Romayne and Stella passed through the card-room and the chess-room, turned into a corridor, and entered the conservatory.
For the first time the place was a solitude. The air of a newly-invented dance, faintly audible through the open windows of the ballroom above, had proved an irresistible temptation. Those who knew the dance were eager to exhibit themselves. Those who had only heard of it were equally anxious to look on and learn. Even toward the latter end of the nineteenth century the youths and maidens of Society can still be in earnest—when the object in view is a new dance.
What would Major Hynd have said if he had seen Romayne turn into one of the recesses of the conservatory, in which there was a seat which just held two? But the Major had forgotten his years and his family, and he too was one of the spectators in the ballroom.
“I wonder,” said Stella, “whether you know how I feel those kind words of yours when you spoke of my mother. Shall I tell you?”

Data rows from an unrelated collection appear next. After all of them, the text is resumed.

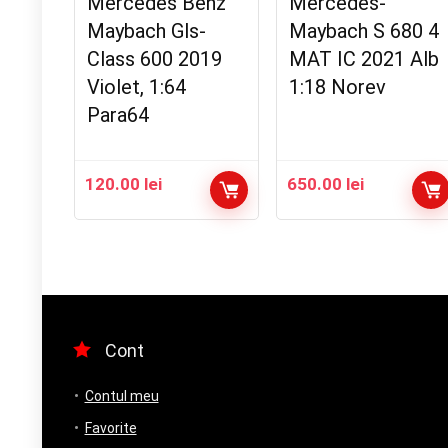
Mercedes Benz
Mercedes-
Maybach Gls-
Maybach S 680 4
Class 600 2019
MAT IC 2021 Alb
Violet, 1:64
1:18 Norev
Para64
120.00
lei
650.00
lei
Cont
Contul meu
Favorite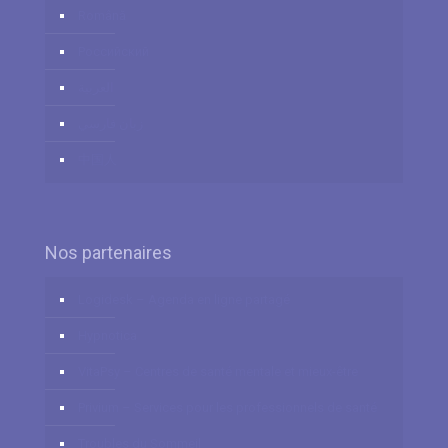
Română
Российский
العربية
زبان فارسي
中国人
Nos partenaires
Logidesk – Agenda en ligne partagé
Hypnotica
VitaPsy – Centres de santé mentale et mieux-être
Privium – Services pour les professionnels de santé
Troubles du Sommeil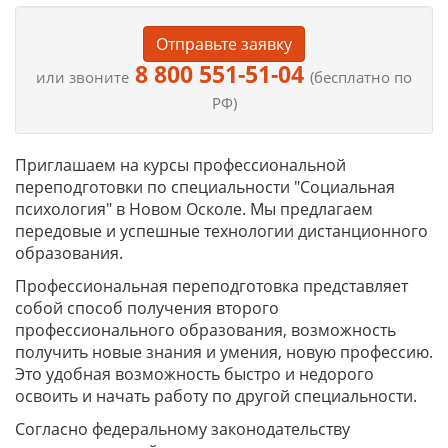
Отправьте заявку
8 800 551-51-04
или звоните
(бесплатно по
РФ)
Приглашаем на курсы профессиональной
переподготовки по специальности "Социальная
психология" в Новом Осколе. Мы предлагаем
передовые и успешные технологии дистанционного
образования.
Профессиональная переподготовка представляет
собой способ получения второго
профессионального образования, возможность
получить новые знания и умения, новую профессию.
Это удобная возможность быстро и недорого
освоить и начать работу по другой специальности.
Согласно федеральному законодательству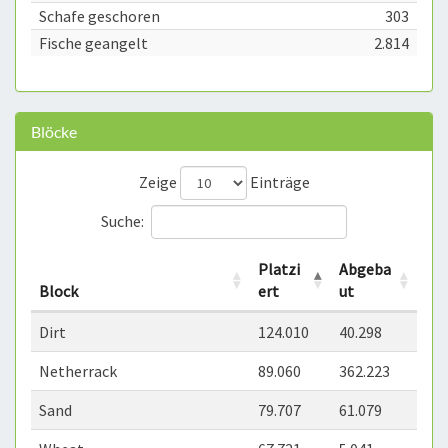
Schafe geschoren
303
Fische geangelt
2.814
Blöcke
Zeige
Einträge
Suche:
Platzi
Abgeba
Block
ert
ut
Dirt
124.010
40.298
Netherrack
89.060
362.223
Sand
79.707
61.079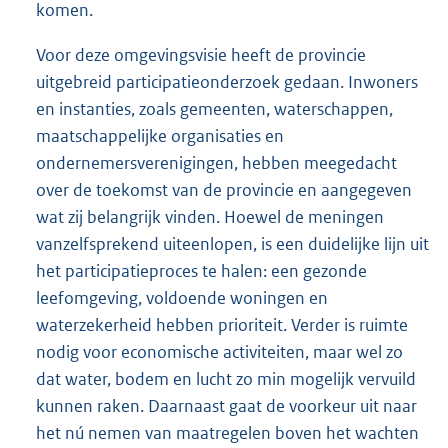
komen.
Voor deze omgevingsvisie heeft de provincie
uitgebreid participatieonderzoek gedaan. Inwoners
en instanties, zoals gemeenten, waterschappen,
maatschappelijke organisaties en
ondernemersverenigingen, hebben meegedacht
over de toekomst van de provincie en aangegeven
wat zij belangrijk vinden. Hoewel de meningen
vanzelfsprekend uiteenlopen, is een duidelijke lijn uit
het participatieproces te halen: een gezonde
leefomgeving, voldoende woningen en
waterzekerheid hebben prioriteit. Verder is ruimte
nodig voor economische activiteiten, maar wel zo
dat water, bodem en lucht zo min mogelijk vervuild
kunnen raken. Daarnaast gaat de voorkeur uit naar
het nú nemen van maatregelen boven het wachten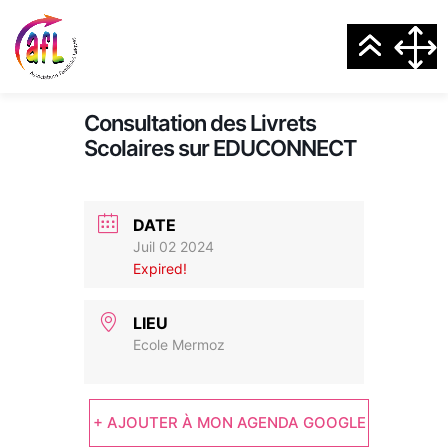
Consultation des Livrets
Scolaires sur EDUCONNECT
DATE
Juil 02 2024
Expired!
LIEU
Ecole Mermoz
+ AJOUTER À MON AGENDA GOOGLE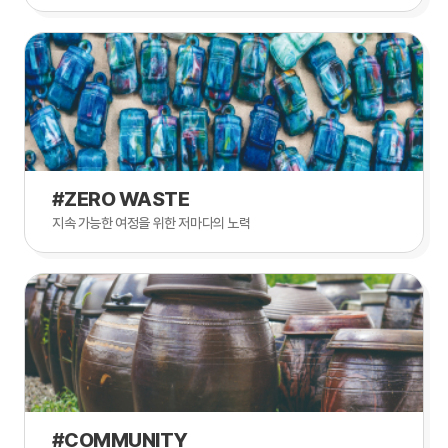
#ZERO WASTE
지속 가능한 여정을 위한 저마다의 노력
#COMMUNITY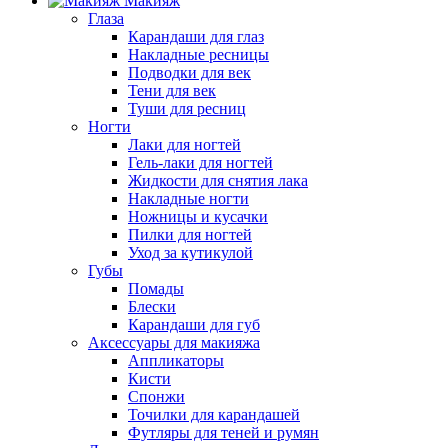
Макияж
Глаза
Карандаши для глаз
Накладные ресницы
Подводки для век
Тени для век
Туши для ресниц
Ногти
Лаки для ногтей
Гель-лаки для ногтей
Жидкости для снятия лака
Накладные ногти
Ножницы и кусачки
Пилки для ногтей
Уход за кутикулой
Губы
Помады
Блески
Карандаши для губ
Аксессуары для макияжа
Аппликаторы
Кисти
Спонжи
Точилки для карандашей
Футляры для теней и румян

She put her arm round his neck and kissed him. He was a man new to love, in the nobler sense of the word. The exquisite softness in the touch of her lips, the delicious fragrance of her breath, intoxicated him. Again and again he returned the kiss. She drew back; she recovered her self-possession with a suddenness and a certainty incomprehensible to a man. From the depths of tenderness she passed to the shallows of frivolity. In her own defense she was almost as superficial as her mother, in less than a moment.
“What would Mr. Penrose say if he saw you?” she whispered.
“Why do you speak of Penrose? Have you seen him to-night?”
“Yes—looking sadly out of his element, poor man. I did my best to set him at his ease—because I know you like him.”
“Dear Stella!”
“No, not again! I am speaking seriously now. Mr. Penrose looked at me with a strange kind of interest—I can’t describe it. Have you taken him into our confidence?”